Skeptics, however, may feel uneasy about replacing doctors with computerized systems and could point to statistics that show how a high percentage of hospital errors are caused by technology mishaps. Tom McTigue, a College of Arts and Sciences sophomore, said he is worried that medical technology, generally speaking, is susceptible to these types of errors.

“Machines are more efficient at handling the situation, and they can handle it faster,” McTigue said. “But if there was ever an error for the machine, it could be deadly for the patient.”

When Sedasys, Johnson & Johnson’s robotic anesthesia system, was approved in May, critics argued that hospitals still need trained doctors present to handle unforeseen medical emergencies. Sedasys is intended for colonoscopy patients and can completely eliminate the need for an anesthesiologist. While Brown’s continuous care system would not replace anesthesiologists entirely, the technology could face similar criticism to Sedasys.

In general, other critics of these “robotic doctors” fear that computerized care takes the element of personal human contact out of medical treatment. College of General Studies freshman Abbi Erkes shared similar feelings in regards to computerized medical care.

“There’s more room for error [with these technologies],” she said. “There’s less of a one-on-one level, or a patient-doctor relationship in which [treatment] can be more precautious, detailed-oriented and careful in life-or-death situations.”

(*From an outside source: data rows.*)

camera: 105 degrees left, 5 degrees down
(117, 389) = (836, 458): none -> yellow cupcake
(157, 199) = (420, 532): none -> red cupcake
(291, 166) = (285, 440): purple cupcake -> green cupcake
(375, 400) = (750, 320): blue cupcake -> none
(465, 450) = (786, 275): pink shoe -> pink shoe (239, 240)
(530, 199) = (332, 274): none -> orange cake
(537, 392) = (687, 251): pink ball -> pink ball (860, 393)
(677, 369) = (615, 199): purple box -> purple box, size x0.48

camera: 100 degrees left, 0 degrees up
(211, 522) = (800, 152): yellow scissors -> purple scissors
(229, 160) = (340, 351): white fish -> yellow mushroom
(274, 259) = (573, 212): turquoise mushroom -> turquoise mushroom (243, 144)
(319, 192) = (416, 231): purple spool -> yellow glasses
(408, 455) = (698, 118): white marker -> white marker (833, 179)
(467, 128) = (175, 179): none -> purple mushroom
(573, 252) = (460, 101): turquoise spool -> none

After all, robots cannot reassure worried families and they are certainly not capable of having a doctor-patient relationship.  As with all technology, human beings can never totally be replaced. Every field, especially the medical field, will always need trained people trained who understand concepts and who can provide that human element.

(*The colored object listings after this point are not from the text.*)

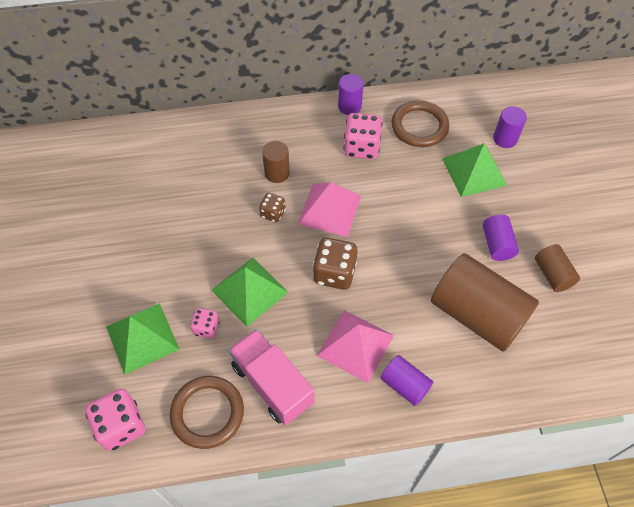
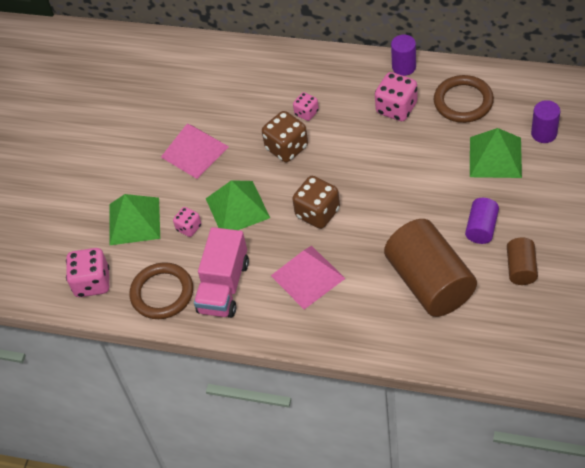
camera: 30 degrees right, 5 degrees down
(272, 384) = (224, 287): pink truck -> pink truck turned 150 degrees counterclockwise
(273, 213) = (287, 148): brown dice -> brown dice, size x1.73
(277, 173) = (306, 113): brown cylinder -> pink dice
(329, 209) = (339, 157): pink pyramid -> pink pyramid (194, 151)
(405, 385) = (335, 320): purple cylinder -> none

However, in the case of Brown’s controller, error has been proven rare because the brain’s activity patterns are so predictable and well understood by anesthesiologists and doctors.

We live in a world of real-time feedback loops, from global positioning systems to computerized fitness bracelets. The controller is another example of technology gathering an input — in this case, the EEG — and providing the needed output, being the propofol. Furthermore, it does it in a way that makes the overall job of nurses and doctors easier and more efficient, as most cutting-edge technologies tend to do.

But, like it or not, finals week will be here in just a few short weeks, and we’ll still be making coffee runs the old-fashioned way.

PHOTO COURTESY OF EMERY BROWN
PHOTO AND CAPTION COURTESY OF EMERY BROWN

Panel A shows raw EEG recorded in burst suppression. Panel B shows the filtered EEG with the threshold. In Panel C, based on the threshold, the filtered EEG is converted into a binary signal: 1 below the threshold and 0 above the threshold. The control scheme is shown in Panel D. The target brain concentration of propofol (green) is input to the controller, the infusion of propofol from a syringe pump is initiated by the controller and propofol is infused into the rat. The EEG is recorded continuously, filtered, thresholded and converted into a binary signal in real time. In real time the Bayesian estimator determines the estimated brain propofol concentration (purple) based on the binary signal. The controller compares the estimated brain concentration with target brain concentration and updates the infusion rate of the pump accordingly. The updates occur on a one-second time scale. Panels E-G show the experimental results from a one-hour run of the controller. The target propofol concentration (Panel F, green line) or equivalently the target burst suppression probability (Panel E, green line) was set at 0.4 for 18 minutes, then at 0.7 for 20 minutes and finally at 0.9 17 minutes. The burst suppression probability is the instantaneous probability of the EEG being suppressed. The controller achieved and maintained the target burst suppression probability (Panel E, purple curve, estimated burst suppression probability), or equivalently, the target brain drug concentration (Panel F, purple curve estimated brain drug concentration) accurately and reliably across all three levels. Of particular note, the controller was able to make vertical climbs between levels without overshoot. Panel G shows the instantaneous infusion rates used by the controller to achieve and maintain the targeted level.